## Page excerpt
»»

Question

X is an integer. Prove that ,35+(3x+1)^(2)-2x(4x-3), is a square number.

Answer 1

To prove that 35+(3x+1)^(2)-2x(4x-3) is a square number, we can simplify the expression and factor it to show that it is equivalent to (x + 6)^2.

Step-by-step explanation:

To prove that 35+(3x+1)^(2)-2x(4x-3) is a square number, we need to show that it can be written in the form a^2 for some integer a. Let's simplify the expression step by step:

1. Expand the square: (3x+1)^(2) = 9x^2 + 6x + 1.
2. Simplify the product term: -2x(4x-3) = -8x^2 + 6x.
3. Combine like terms: 35 + 9x^2 + 6x + 1 - 8x^2 + 6x = x^2 + 12x + 36.
4. Factor the trinomial: x^2 + 12x + 36 = (x + 6)^2.

Therefore, the expression 35+(3x+1)^(2)-2x(4x-3) is equivalent to the square of the binomial x + 6. This confirms that it is a square number.

Answer 2

To prove the given expression is a square number, we can rewrite it as a perfect square which comes as
`(x+6)^2.`

Step-by-step explanation:

To prove that the expression
`35 + (3x+1)^(2) - 2x(4x-3)` is a square number, we need to show that it can be expressed in the form of k^2 where k is an integer.

Let's simplify the expression step by step:

1. Expand the square term:
   `(3x+1)^(2) = (3x+1)(3x+1) = 9x^2 + 6x +1`
2. Distribute the second term:
   `2x(4x-3) = 8x^2 -6x`
3. Combine like terms:
   `35 + 9x^2 + 6x +1 -8x^2 +6x = 36 + x^2 + 12x`

Now, we can rewrite the expression as a perfect square:
`36 + x^2 + 12x = (x+6)^2`

Therefore, the expression
`35 + (3x+1)^(2) - 2x(4x-3)` is a square number because it can be expressed as
`(x+6)^2.`

««

## Data provided

»»

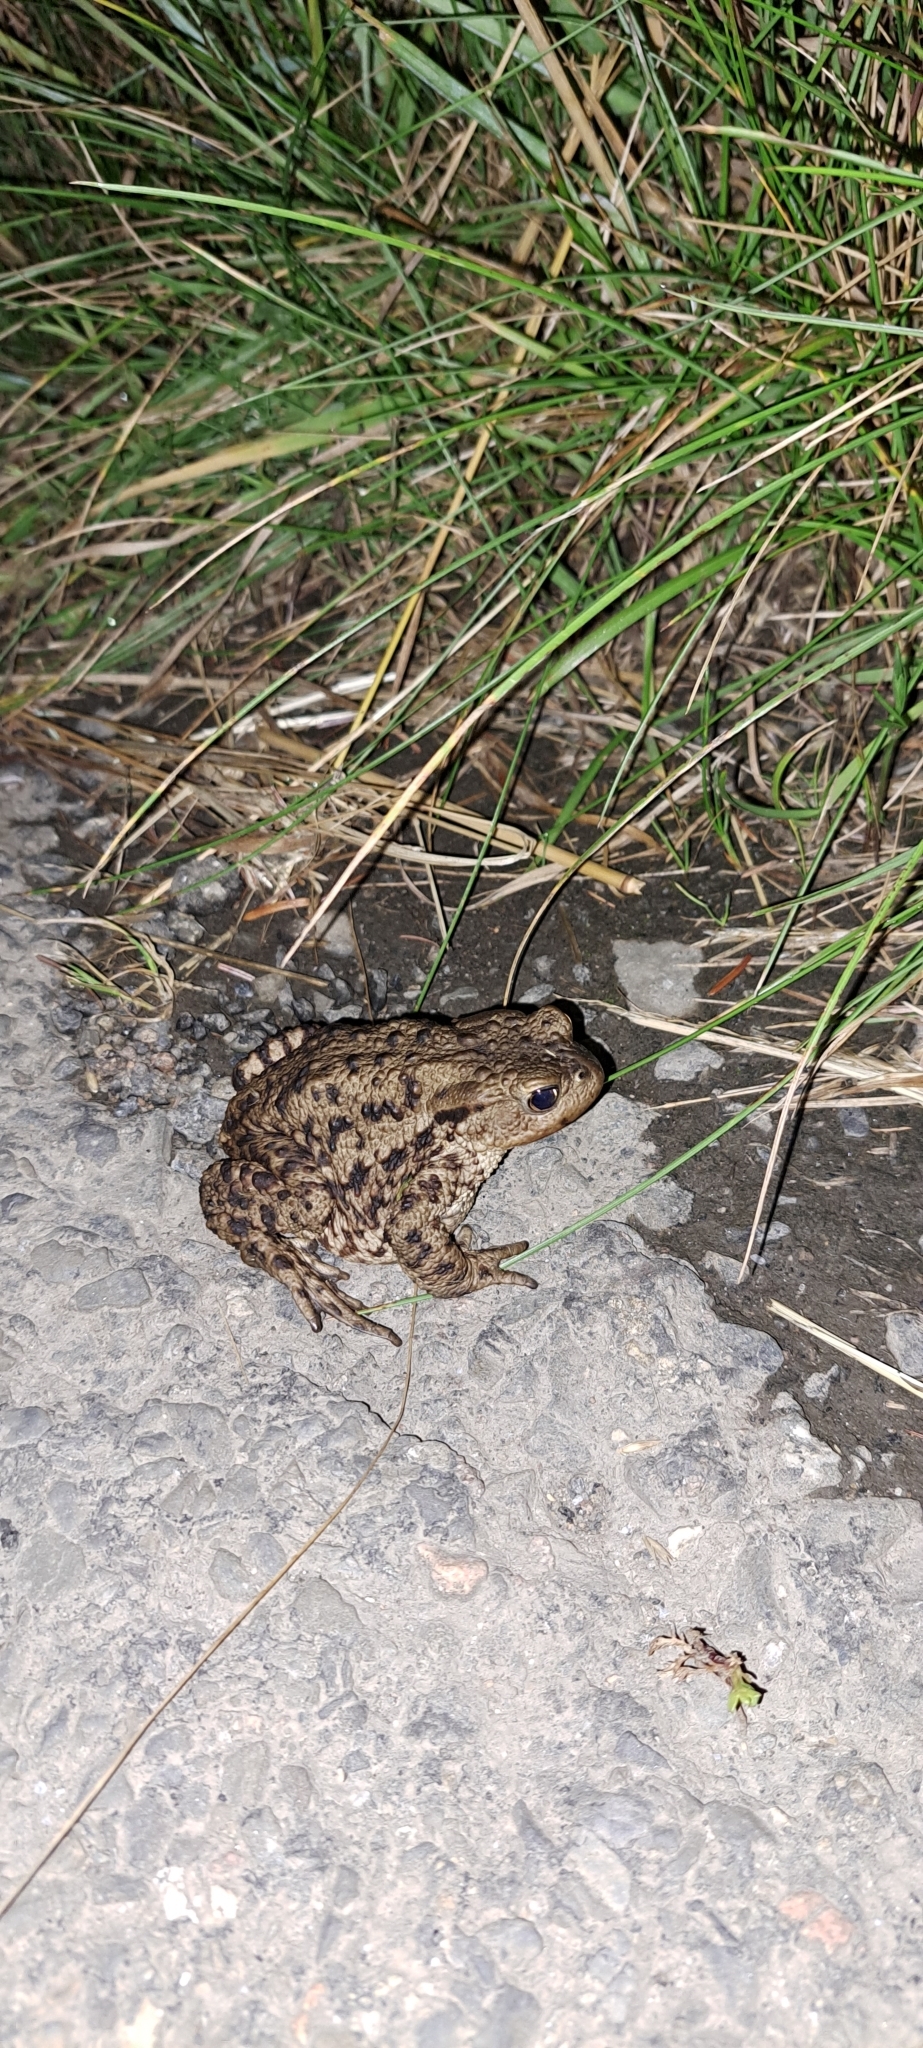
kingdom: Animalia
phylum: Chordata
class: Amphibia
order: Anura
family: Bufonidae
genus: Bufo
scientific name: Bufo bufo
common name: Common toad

««

## Work required
In the thread about proving that the expression is a square number, what trinomial does Answer 1 get after combining like terms?

## Your response
x^2 + 12x + 36